The capture above is of Mobile User Info running on the iPhone 5 Emulator from our SDK. It is not a full representation but gives you an idea of what it can do. I selected a test account because of privacy concerns.
One aspect I have proven works is this:
- It is possible to take a picture of yourself using the mobile device and have that picture be used in Active Directory for things like Outlook.
This is really just a taste of what is possible between the SDK and this example program.
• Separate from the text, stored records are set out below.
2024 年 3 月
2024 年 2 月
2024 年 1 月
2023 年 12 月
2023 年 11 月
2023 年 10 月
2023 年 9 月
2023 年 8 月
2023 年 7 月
Because the program can access Active Directory information, there are many possible use cases for use on the mobile device. As suggested by Warren Simondson, it is possible to manage user password resets for administrators. It is also possible for users to change their passwords using a tool derived from this code base.
The plan is provide the two versions of the application (WinForms and mobile enabled WinForms) on CodePlex when they are ready.